##### Page extract

Article via VIP Murfreesboro
By Sadie Fowler
Jeremy Modglin has a unique perspective as a member of MMC’s Dermatology Department. In addition to working on the team as a nurse technician, Modglin is also a patient, which is what ultimately inspired him to make a career change after 15 years of being a teacher.
His story at MMC began about four years ago, when he became a patient. One day, he came in for a regular skin check as he had done many times in the past.
“I had previous moles removed in the past so I went in for regular check-ups as they were just watching things, like normal,” Modglin said.
Modglin’s provider there, nurse practitioner Hope Brown, discovered a spot — about the size of a tip on a ballpoint pen — on his back and she did not like the way it looked. A biopsy of this spot was done and soon enough the results came in.
“I had had spots checked before so it was no big deal,” he said. “But when we got the result back that it was Melanoma … Well, being that I was 38 at the time, hearing news that I had cancer was very hard to absorb. Then, of course I Googled it and gave myself about two weeks to live.”
Modglin said Hope brought him in to talk him through it and it didn’t take long for him to feel some actual ‘hope.’ He also recalls reaching out to a friend of his who was a breast cancer survivor. Between Hope and the friend, Modglin says he was talked off the ledge and began his journey of dealing with the diagnosis.
“Interestingly, we learned that the same spot I had taken off my back was from the very same spot that my grandfather had on his back which killed him,” he said.
Modglin got through it and now he comes in every three months to be checked. Actually, he comes in to MMC more often than every three months because he is also an employee.
“Yes, it turns out I was so fascinated by dermatology that I actually ended up working here,” he laughed. “I was a teacher for 15 years and was ready for a career change.”
One of the greatest traits Modglin brings to the MMC team is his sincere compassion for patients going through the tough process of hearing they have cancer. One of his duties is calling patients who have been diagnosed with skin cancer.
“I’ll call them and talk to them and when I reach a certain point I always stop and say, ‘I am going to stop. Now, you take over. Tell me how you’re feeling now because I know this is a lot to take in.’”
As a patient and employee, Modglin’s words of advice to others are quite simple.
“If I could share anything, I’d tell people to definitely be more observant and to be proactive rather than reactive,” he said. “A good offense is your best defense.”

##########

Assignment:
Return the portion of the article on Jeremy Modglin's melanoma diagnosis running from "One of the greatest" down to "with skin cancer.", copied word for word. The records that follow are drawn from a separate source, not from the article.

##### The data

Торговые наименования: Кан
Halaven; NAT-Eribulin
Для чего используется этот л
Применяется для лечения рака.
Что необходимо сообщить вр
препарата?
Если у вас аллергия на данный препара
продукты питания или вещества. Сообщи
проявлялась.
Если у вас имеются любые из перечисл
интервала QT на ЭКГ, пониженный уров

##########
##### The data

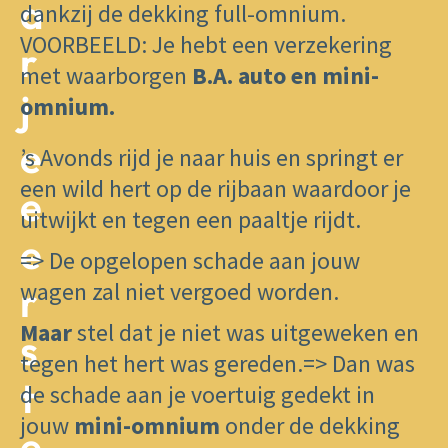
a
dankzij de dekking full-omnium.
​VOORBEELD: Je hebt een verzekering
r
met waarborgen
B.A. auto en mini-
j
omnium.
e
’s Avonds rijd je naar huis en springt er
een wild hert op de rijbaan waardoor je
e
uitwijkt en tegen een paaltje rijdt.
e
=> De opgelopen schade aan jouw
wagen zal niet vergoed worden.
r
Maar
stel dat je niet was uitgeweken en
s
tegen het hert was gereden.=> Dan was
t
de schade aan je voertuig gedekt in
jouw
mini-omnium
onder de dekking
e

##########

Final answer:
One of the greatest traits Modglin brings to the MMC team is his sincere compassion for patients going through the tough process of hearing they have cancer. One of his duties is calling patients who have been diagnosed with skin cancer.